Page images and extracted text
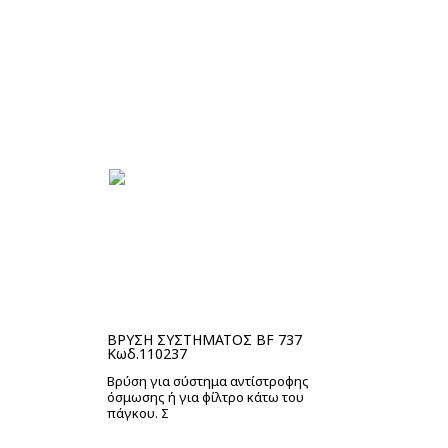
Στο καλάθι
ΒΡΥΣΗ ΣΥΣΤΗΜΑΤΟΣ BF 737
Κωδ.110237
Βρύση για σύστημα αντίστροφης
όσμωσης ή για φίλτρο κάτω του
πάγκου. Σ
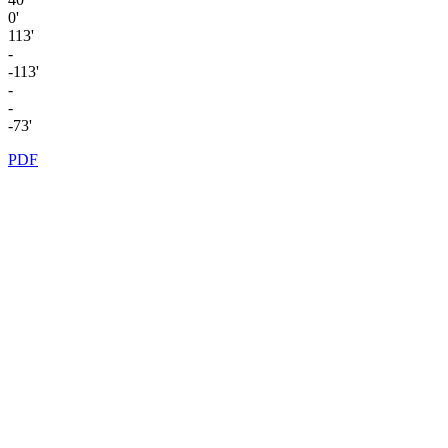
0'
113'
-
-113'
-
-
-73'
PDF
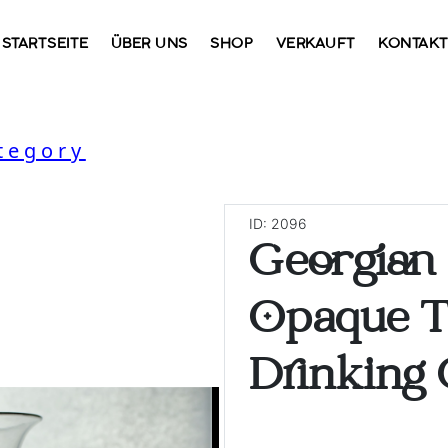
STARTSEITE
ÜBER UNS
SHOP
VERKAUFT
KONTAK
tegory
ID: 2096
Georgian 
Opaque T
Drinking 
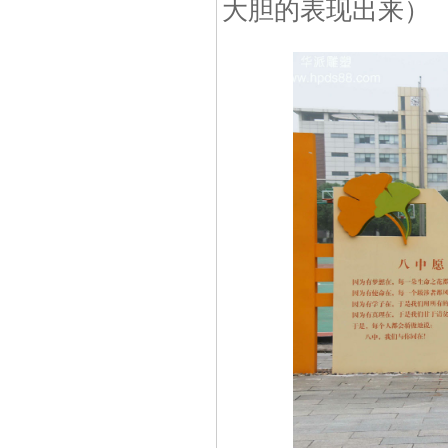
大胆的表现出来）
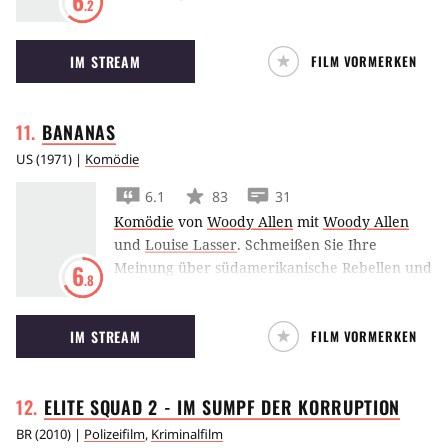
6
.2
eigenen bösen Seite als auch gegen General
Ross und dessen Vorstellung eines
IM STREAM
FILM VORMERKEN
Supersoldaten.
BANANAS
US
(
1971
) |
Komödie
6.1
83
31
Komödie
von
Woody Allen
mit
Woody Allen
und
Louise Lasser
.
Schmeißen Sie Ihre
Meinung über südamerikanische Rebellen und
6
.8
Diktatoren, über Aufstände und Siege getrost
über den Haufen. Woody Allen als der
IM STREAM
FILM VORMERKEN
Durchschnittsversager Mellish zeigt endlich,
wie das alles in Wirklichkeit funktioniert, wie
Weltpolitik im Dschungel gemacht wird.
ELITE SQUAD 2 - IM SUMPF DER
KORRUPTION
Angefangen hatte alles mit den drei
harmlosen Buchstaben, die die Welt
BR
(
2010
) |
Polizeifilm
,
Kriminalfilm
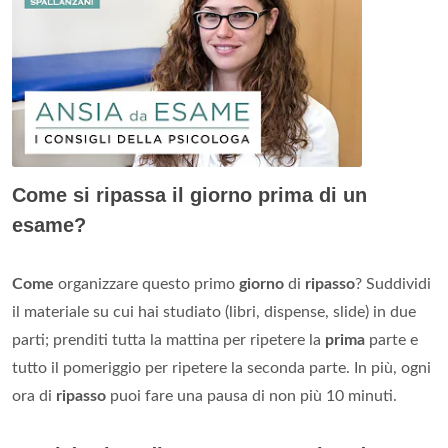
Come si ripassa il giorno prima di un
esame?
Come
organizzare questo primo
giorno
di
ripasso
? Suddividi
il materiale su cui hai studiato (libri, dispense, slide) in due
parti; prenditi tutta la mattina per ripetere la
prima
parte e
tutto il pomeriggio per ripetere la seconda parte. In più, ogni
ora di
ripasso
puoi fare una pausa di non più 10 minuti.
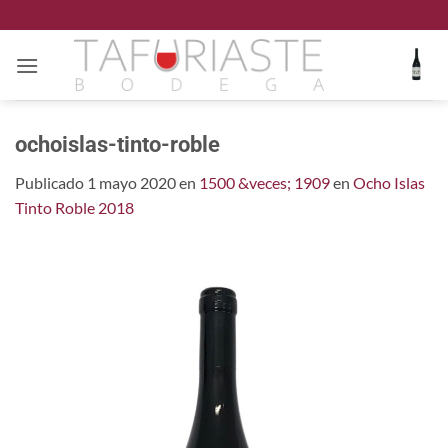
Saltar
al
contenido
ochoislas-tinto-roble
Publicado
1 mayo 2020
en
1500 &veces; 1909
en
Ocho Islas
Tinto Roble 2018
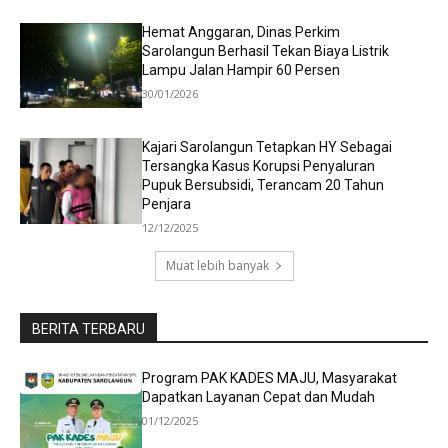
Hemat Anggaran, Dinas Perkim
Sarolangun Berhasil Tekan Biaya Listrik
Lampu Jalan Hampir 60 Persen
30/01/2026
Kajari Sarolangun Tetapkan HY Sebagai
Tersangka Kasus Korupsi Penyaluran
Pupuk Bersubsidi, Terancam 20 Tahun
Penjara
12/12/2025
Muat lebih banyak
BERITA TERBARU
Program PAK KADES MAJU, Masyarakat
Dapatkan Layanan Cepat dan Mudah
01/12/2025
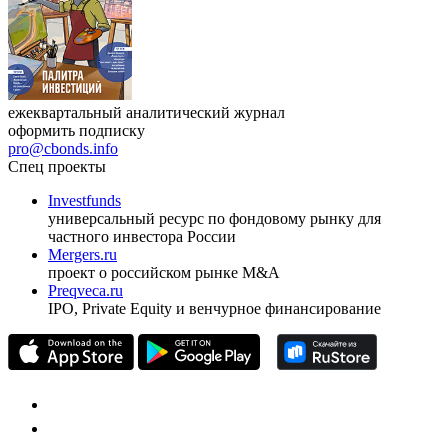
ежеквартальный аналитический журнал
оформить подписку
pro@cbonds.info
Спец проекты
Investfunds
универсальный ресурс по фондовому рынку для
частного инвестора России
Mergers.ru
проект о российском рынке M&A
Preqveca.ru
IPO, Private Equity и венчурное финансирование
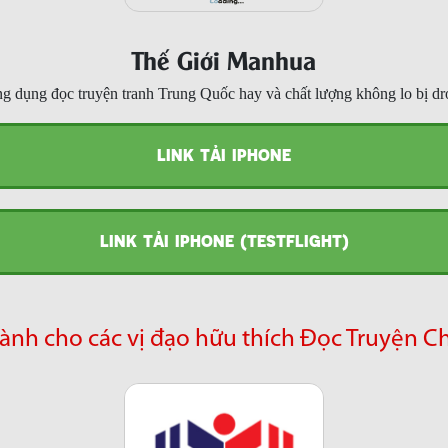
Thế Giới Manhua
g dụng đọc truyện tranh Trung Quốc hay và chất lượng không lo bị dr
LINK TẢI IPHONE
LINK TẢI IPHONE (TESTFLIGHT)
ành cho các vị đạo hữu thích Đọc Truyện C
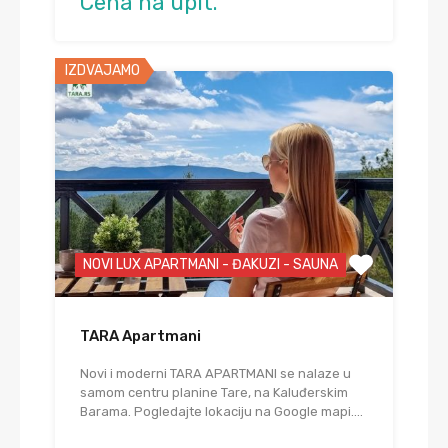
Cena na upit.
IZDVAJAMO
NOVI LUX APARTMANI - ĐAKUZI - SAUNA
TARA Apartmani
Novi i moderni TARA APARTMANI se nalaze u
samom centru planine Tare, na Kaluđerskim
Barama. Pogledajte lokaciju na Google mapi.…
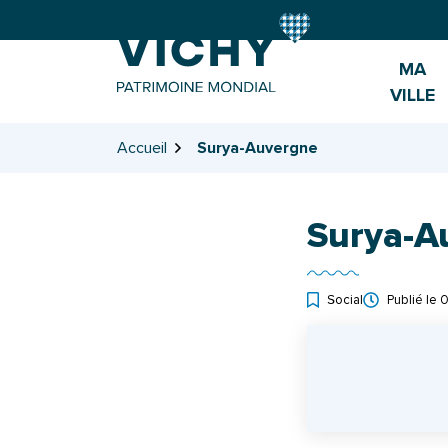
Gestion des traceurs
Aller
Aller
Aller
à
au
au
la
contenu
pied
MA
navigation
de
VILLE
page
Accueil
Surya-Auvergne
Surya-A
Social
Publié le
0
INFOS UTILES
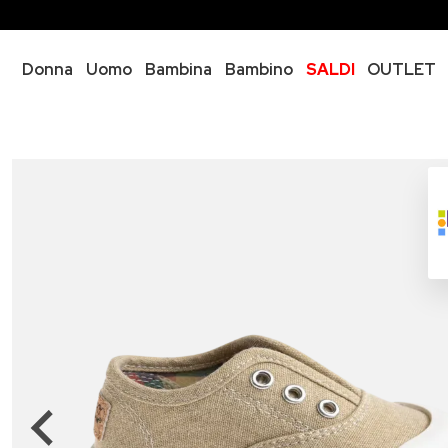
Donna
Uomo
Bambina
Bambino
SALDI
OUTLET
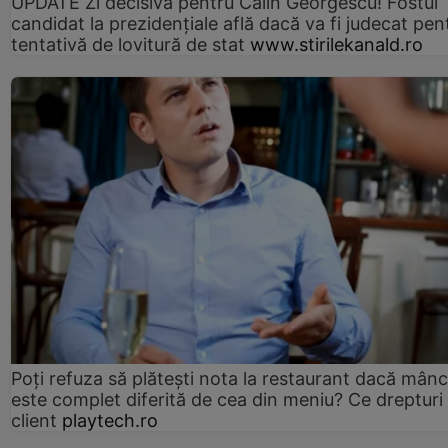
UPDATE Zi decisivă pentru Călin Georgescu! Fostul
candidat la prezidențiale află dacă va fi judecat pen
tentativă de lovitură de stat
www.stirilekanald.ro
Poți refuza să plătești nota la restaurant dacă mân
este complet diferită de cea din meniu? Ce drepturi 
client
playtech.ro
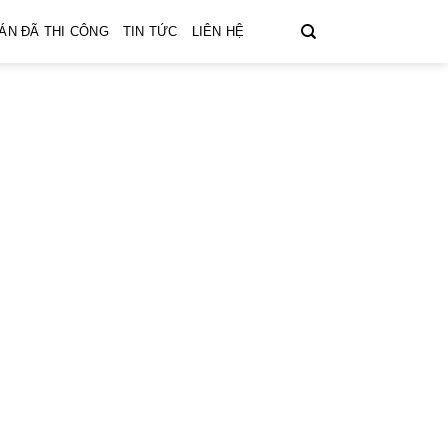
ÁN ĐÃ THI CÔNG
TIN TỨC
LIÊN HỆ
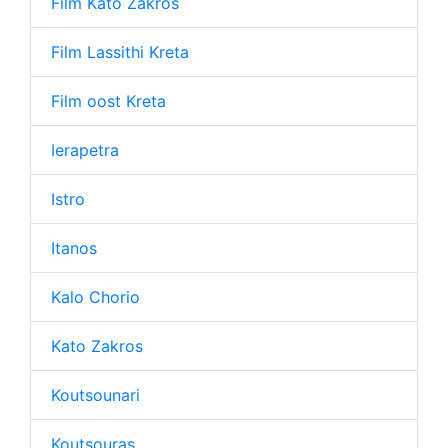
Film Kato Zakros
Film Lassithi Kreta
Film oost Kreta
Ierapetra
Istro
Itanos
Kalo Chorio
Kato Zakros
Koutsounari
Koutsouras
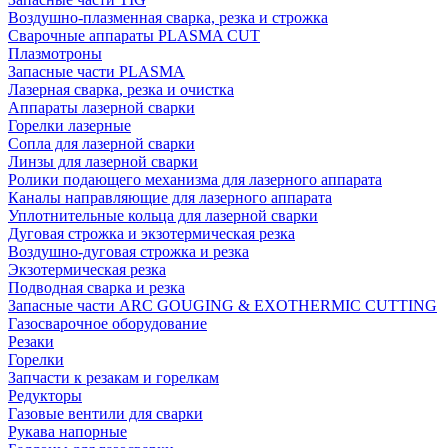
Воздушно-плазменная сварка, резка и строжка
Сварочные аппараты PLASMA CUT
Плазмотроны
Запасные части PLASMA
Лазерная сварка, резка и очистка
Аппараты лазерной сварки
Горелки лазерные
Сопла для лазерной сварки
Линзы для лазерной сварки
Ролики подающего механизма для лазерного аппарата
Каналы направляющие для лазерного аппарата
Уплотнительные кольца для лазерной сварки
Дуговая строжка и экзотермическая резка
Воздушно-дуговая строжка и резка
Экзотермическая резка
Подводная сварка и резка
Запасные части ARC GOUGING & EXOTHERMIC CUTTING
Газосварочное оборудование
Резаки
Горелки
Запчасти к резакам и горелкам
Редукторы
Газовые вентили для сварки
Рукава напорные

* [WORK TO BE COMPLETED] Reproduce the records verbatim, starting at the very beginning and continuing through the line containing "Kriminalfilm", including that line. Leave the pictures out of your answer.

* [EXERCISE RESPONSE]
Στο καλάθι
ΒΡΥΣΗ ΣΥΣΤΗΜΑΤΟΣ BF 737
Κωδ.110237
Βρύση για σύστημα αντίστροφης
όσμωσης ή για φίλτρο κάτω του
πάγκου. Σ
0'
113'
-
-113'
-
-
-73'
PDF
STARTSEITE
ÜBER UNS
SHOP
VERKAUFT
KONTAK
tegory
ID: 2096
Georgian 
Opaque T
Drinking 
大胆的表现出来）
6
.2
eigenen bösen Seite als auch gegen General
Ross und dessen Vorstellung eines
IM STREAM
FILM VORMERKEN
Supersoldaten.
BANANAS
US
(
1971
) |
Komödie
6.1
83
31
Komödie
von
Woody Allen
mit
Woody Allen
und
Louise Lasser
.
Schmeißen Sie Ihre
Meinung über südamerikanische Rebellen und
6
.8
Diktatoren, über Aufstände und Siege getrost
über den Haufen. Woody Allen als der
IM STREAM
FILM VORMERKEN
Durchschnittsversager Mellish zeigt endlich,
wie das alles in Wirklichkeit funktioniert, wie
Weltpolitik im Dschungel gemacht wird.
ELITE SQUAD 2 - IM SUMPF DER
KORRUPTION
Angefangen hatte alles mit den drei
harmlosen Buchstaben, die die Welt
BR
(
2010
) |
Polizeifilm
,
Kriminalfilm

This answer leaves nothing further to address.